Hampir semua pekerja seni melakukan pekerjaan mereka karena cinta, termasuk saya. Kadang kita jadi merasa bahwa pekerjaan kita lebih besar dari hidup kita, dari segala-galanya. Jadi, tantangannya adalah bagaimana punya perspektif yang seimbang agar kita nggak terlena untuk terus mengejar eksistensi dan mengabaikan hal-hal lain yang tidak kalah penting, seperti keluarga dan kesehatan.
Adakah hal paling berkesan selama menjadi musisi dan penulis buku?
Terlalu banyak untuk disebutkan. Yang jelas, meski saya tidak berkarier sebagai diplomat atau terjun ke politik, menjadi musisi dan penulis membawa saya melihat dunia, berkeliling Indonesia, bertemu dengan banyak orang-orang luar biasa, sebagaimana yang saya bayangkan ketika dulu mau masuk HI.
Adakah materi perkuliahan yang Mbak Dee peroleh di Unpar yang bisa dipakai di dunia kerja Mbak Dee?
Kuliah di HI sangat mempertajam kemampuan saya menulis. Intinya, menulis yang baik adalah menulis secara jernih dan runut, dan itu terbantu sekali oleh ujian-ujian yang kebanyakan esai. Begitu juga ketika skripsi, otot membaca saya jadi sangat terlatih karena begitu banyak referensi yang harus saya pelajari untuk sebuah topik yang tidak lazim saat itu.
Sepengetahuan Mbak Dee, apa perbedaan Unpar sekarang dengan yang dulu? (baik gedung, mahasiswa, ataupun suasananya)

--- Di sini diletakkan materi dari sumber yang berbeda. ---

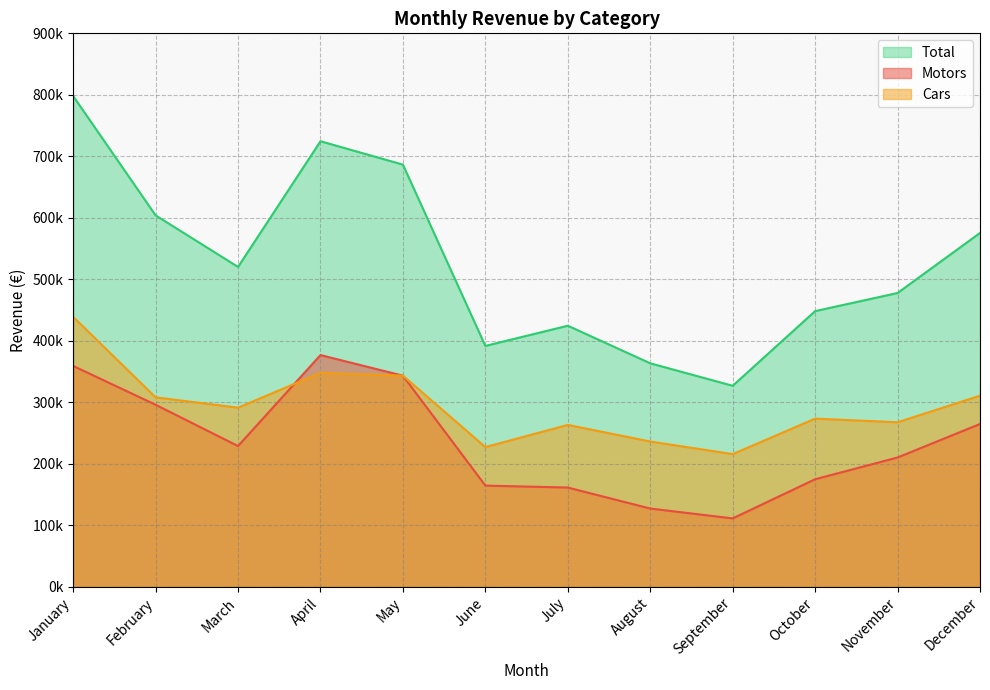

How many lines are shown in the chart?

3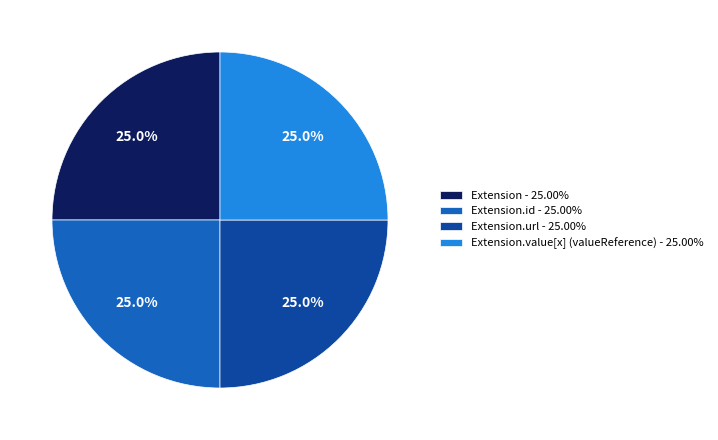

To the nearest percent, what is the difference between the largest and smallest slice percentages?

0%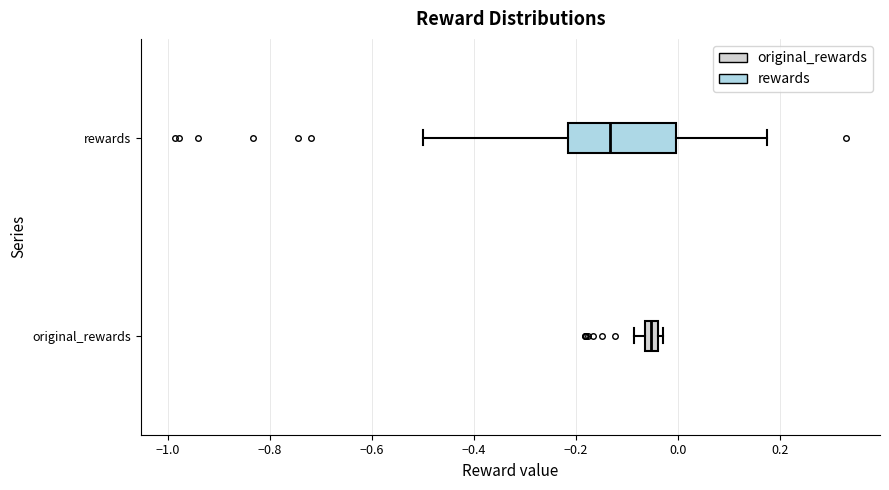

Where is the left edge of the box for original_rewards on the x-axis? The values are not printed on the chart, so give them approximately, as read against the axis.

-0.06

Ini hanya berdasarkan pengamatan yang terbatas, ya. Kesan saya, gedung UNPAR semakin megah, mahasiswanya tetap asyik, suasananya agak beda tapi itu lebih karena Bandung yang semakin macet. Dulu juga kalau ke Ciumbuleuit macet, tapi sekarang ini benar-benar perjuangan kalau sudah harus ke daerah Ciumbuleuit. Saya bayangkan situasi itu pasti menjadi tantangan besar buat mahasiswa UNPAR sekarang.
Pesan Mbak Dee untuk mahasiswa Unpar?
Selalu pelihara rasa ingin tahu. Ilmu terlalu luas untuk disekat gedung kampus. Rakuslah akan ilmu. Rakuslah akan pengalaman. Temukan yang kamu cinta, dan tekuni itu hingga kamu menjadi yang terbaik.